Earlier this month, the Bush administration proposed to sell 200,000 acres of federal land in order to raise money for rural schools in 41 states. Despite the fact that the proposed sale represents only tiny fraction of the total federal estate and despite the fact that the parcels in question range from only a quarter of an acre to 200 acres in size many environmentalists are apoplectic.

Admittedly, many Americans believe that the federal government needs to own land in order to keep it out of the hands of developers. That is why so many recoil from privatization.

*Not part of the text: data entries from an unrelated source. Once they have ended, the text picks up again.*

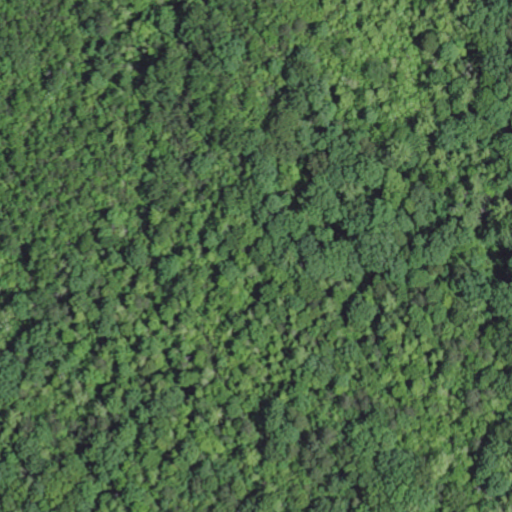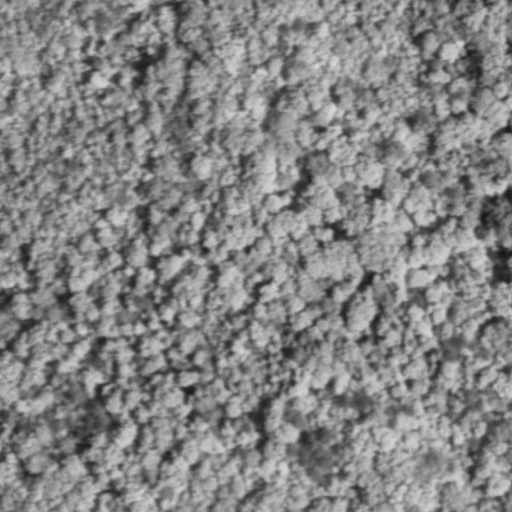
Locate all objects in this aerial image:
road: (173, 277)
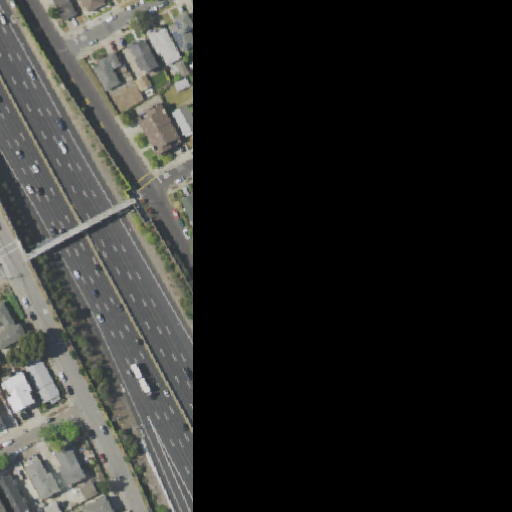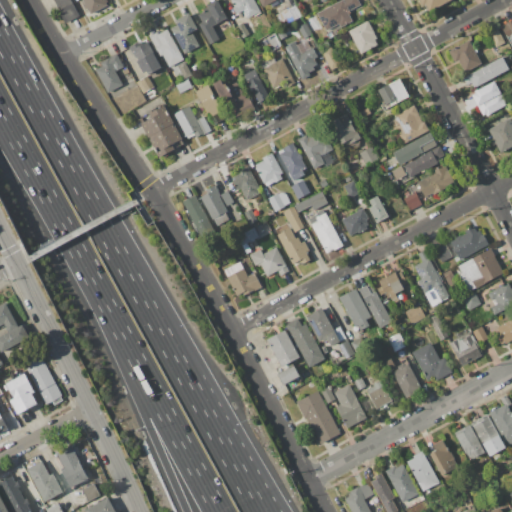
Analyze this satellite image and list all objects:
building: (264, 2)
building: (265, 2)
building: (431, 3)
building: (433, 3)
building: (95, 4)
building: (93, 5)
building: (245, 6)
building: (243, 8)
building: (65, 10)
building: (66, 10)
building: (337, 13)
building: (336, 14)
building: (288, 16)
building: (210, 19)
building: (210, 20)
road: (43, 27)
road: (109, 27)
building: (242, 30)
building: (305, 30)
building: (507, 30)
building: (508, 30)
building: (184, 33)
building: (185, 33)
building: (363, 36)
building: (363, 37)
building: (496, 38)
building: (273, 41)
building: (264, 43)
building: (325, 45)
building: (166, 46)
building: (168, 50)
building: (466, 55)
building: (145, 56)
building: (464, 56)
building: (144, 57)
building: (331, 57)
building: (302, 59)
building: (303, 59)
building: (195, 68)
building: (184, 70)
building: (126, 71)
building: (110, 72)
building: (277, 72)
building: (486, 72)
building: (108, 73)
building: (484, 73)
building: (277, 74)
building: (145, 84)
building: (255, 85)
building: (256, 85)
building: (184, 86)
road: (82, 89)
building: (392, 92)
building: (393, 92)
road: (325, 94)
building: (233, 98)
building: (233, 99)
building: (488, 99)
building: (489, 99)
building: (209, 100)
building: (209, 100)
building: (368, 110)
road: (450, 114)
building: (191, 122)
building: (410, 122)
building: (190, 123)
building: (410, 123)
building: (343, 129)
building: (162, 130)
building: (343, 130)
building: (160, 131)
building: (502, 134)
building: (502, 135)
building: (317, 148)
building: (413, 148)
building: (414, 148)
building: (316, 149)
building: (367, 155)
road: (128, 156)
building: (368, 156)
building: (293, 160)
building: (291, 161)
building: (424, 161)
building: (423, 162)
building: (267, 170)
building: (267, 171)
building: (398, 172)
building: (434, 181)
building: (436, 181)
building: (245, 183)
building: (323, 183)
building: (395, 183)
building: (245, 184)
building: (300, 189)
building: (351, 189)
road: (135, 190)
building: (297, 190)
road: (46, 195)
road: (134, 199)
building: (278, 200)
building: (313, 201)
building: (412, 201)
building: (312, 202)
building: (411, 202)
building: (216, 204)
building: (214, 206)
building: (376, 208)
building: (377, 209)
road: (94, 211)
building: (196, 215)
building: (198, 216)
building: (250, 216)
building: (292, 219)
road: (149, 221)
building: (356, 221)
building: (297, 222)
building: (354, 222)
road: (81, 230)
building: (325, 230)
building: (324, 232)
building: (248, 238)
building: (467, 242)
building: (459, 243)
building: (291, 245)
road: (21, 247)
building: (294, 247)
building: (442, 253)
road: (371, 254)
road: (190, 260)
building: (269, 260)
building: (268, 261)
road: (8, 267)
building: (478, 269)
building: (480, 269)
building: (429, 276)
building: (242, 278)
building: (449, 278)
building: (449, 278)
building: (240, 279)
building: (429, 280)
building: (391, 283)
building: (390, 286)
building: (500, 297)
building: (501, 298)
building: (471, 301)
building: (374, 305)
building: (375, 306)
building: (355, 308)
building: (355, 310)
building: (427, 313)
building: (414, 314)
building: (413, 315)
building: (321, 326)
building: (323, 327)
building: (438, 327)
building: (10, 329)
building: (10, 329)
building: (506, 330)
building: (504, 331)
building: (481, 335)
building: (303, 341)
building: (397, 341)
building: (305, 342)
building: (358, 344)
building: (282, 348)
building: (284, 348)
building: (346, 349)
building: (465, 349)
building: (466, 349)
building: (0, 359)
building: (430, 362)
building: (388, 363)
building: (431, 363)
road: (69, 370)
building: (287, 374)
building: (289, 374)
building: (405, 379)
building: (406, 379)
building: (43, 382)
building: (44, 382)
building: (311, 383)
building: (359, 383)
building: (21, 392)
building: (20, 394)
building: (378, 394)
building: (328, 395)
building: (380, 395)
road: (154, 396)
road: (136, 397)
road: (267, 405)
building: (348, 406)
building: (350, 412)
building: (317, 417)
building: (318, 417)
building: (504, 421)
road: (408, 423)
building: (1, 425)
building: (2, 425)
road: (44, 433)
building: (488, 434)
building: (487, 435)
building: (468, 442)
building: (470, 442)
road: (223, 449)
road: (236, 449)
building: (442, 457)
building: (443, 457)
building: (71, 466)
building: (70, 467)
building: (422, 470)
building: (421, 471)
building: (43, 481)
building: (44, 481)
building: (401, 482)
building: (402, 482)
building: (91, 492)
building: (384, 493)
building: (383, 494)
building: (13, 495)
building: (14, 495)
road: (313, 496)
building: (510, 496)
building: (359, 498)
building: (357, 499)
building: (3, 505)
building: (2, 506)
building: (102, 506)
building: (100, 507)
building: (54, 508)
building: (497, 510)
building: (497, 510)
building: (511, 510)
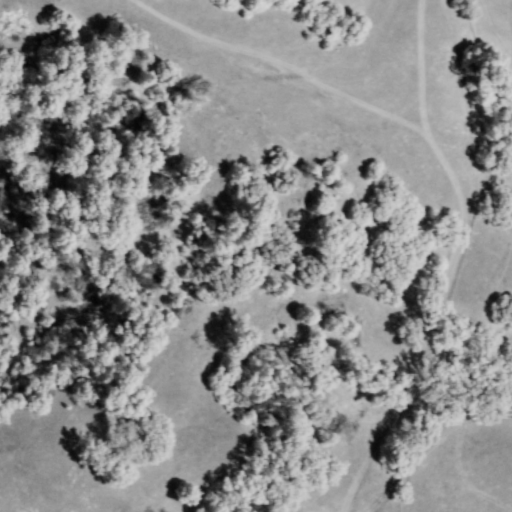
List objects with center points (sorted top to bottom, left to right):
building: (321, 205)
road: (453, 433)
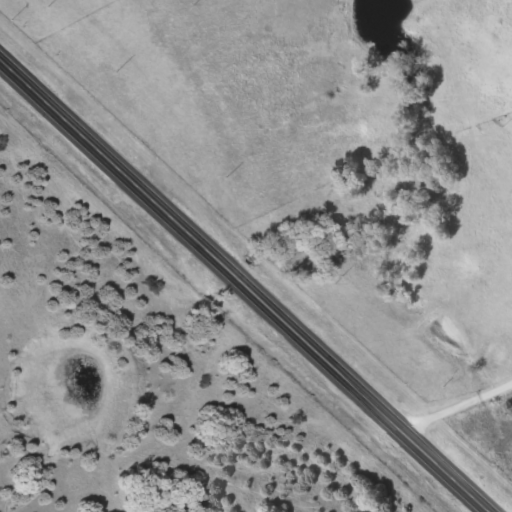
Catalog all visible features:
road: (248, 282)
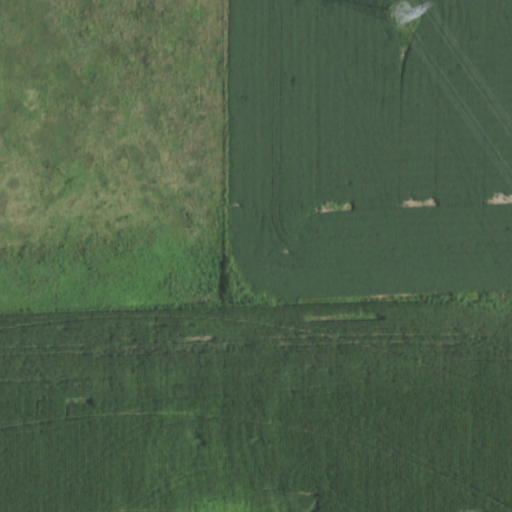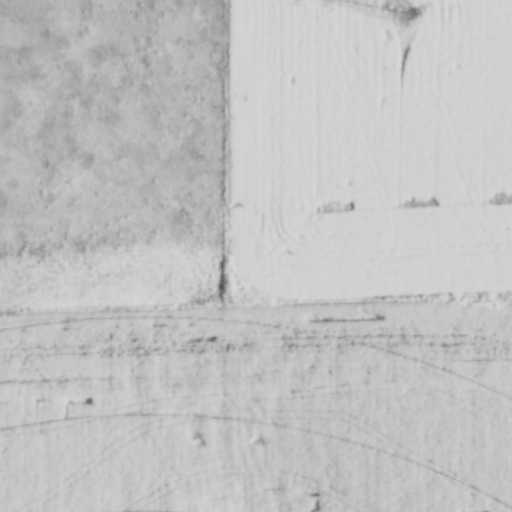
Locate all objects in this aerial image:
power tower: (396, 14)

But why should those who oppose development be able to impose their preferences regarding land use on everyone else? If there is more money to be made by turning the Grand Canyon over to the Walt Disney Co. rather than to an eco‐​sensitive tourism cooperative, it simply means that the public demand for Disney’s services at the Grand Canyon is greater than the public’s demand for Deep Green Trail Services Inc.

Corporations are simply the economic agents of consumers (us).

Complaints about corporations are really veiled complaints about the preferences of some people.

In this case, environmentalist complaints are really complaints about the preferences of the rabble. If the preferences of the rich were to dominate the market, the environment would likely benefit because the rich (as a group) care a lot more about the environment than anyone else.

The demographic profile of the membership of major environmental organizations certainly bears that out. So do public opinion surveys and the behavior of the rich themselves. For instance, Roxanne Quimby, founder of Burt’s Bees cosmetics, is buying up vast tracts of land from timber companies in Maine in order to turn a large chunk of that state into the nation’s largest wilderness area east of the Mississippi River.

American apparel magnate Douglas Tompkins recently bought 2 million square miles of Patagonia wilderness with the intent of keeping that land wild forever. Cattle ranches across the American West are being bought‐​up by West Coast millionaires who are retiring the cows and turning the land into their own private parks. Given that ecologically attractive land is relatively cheap, it only takes a few environmentally minded rich people to change the world.

Market trends also suggest that privatizing public land would move land away from resource extraction and toward preservation and conservation.

Trade associations for cattle ranchers and farmers, for instance, fight tooth‐​and‐​nail to prohibit the sale of federal grazing permits and water allocation rights to those outside their industries. Those trade groups rightly fear that if environmentalists were allowed to buy grazing or water rights from ranchers and farmers, there would be few ranchers or farmers left for those trade groups to represent.

Timber companies likewise fight to keep conservationists out of the bidding for federal timber rights. When environmentalists have been allowed in to such auctions, they have often outbid the timber companies for exploitation rights. Those facts speak volumes about how the market might allocate public resources if politicians were to get out of the way.

Some object to privatization because they believe that our national “crown jewels” (however defined) are sacred natural treasures and that no price tag can or should be attached to them. Well, one is welcome to one’s beliefs, but value is subjective. Land is worth only what people will pay for it. And while you might well believe that old growth forests are “sacred,” you can’t expect a government that strives to keep church separated from state to provide you with a taxpayer‐​financed cathedral.

A more sophisticated objection to privatization is related to the fact that land owners cannot force others to pay for the psychic benefits that they receive from their conservation efforts.

Economists refer to this as “existence value” and believe that a large number of people free ride off the conservation expenditures of others. That in turn means that the market will produce less money for conservation than would be socially optimal.

While that may well be true, it’s unclear to what extent free‐​riders reduce the market power of conservationists. The success of the Nature Conservancy, the Audubon Society, Ducks Unlimited, and other private nonprofit land holders suggests that conservationists have little trouble attracting donations. If free riding were found to be a serious problem, then subsidizing contributions to conservation programs (say, via tax deductions) is an easier and cleaner solution to the problem than public ownership.

Private property will end up in the hands of those who value that property most. Public property, on the other hand, will end up in the control of the best organized and the most politically powerful. If environmentalists are right that an overwhelming majority of Americans want to keep our public lands wild and free, then they would have everything to gain and little to lose from privatization. If their suspicions about the preferences of “the rabble” are correct, then we might see more commercial uses of public lands. Either way, the public will get what it wants, and what’s so bad about that?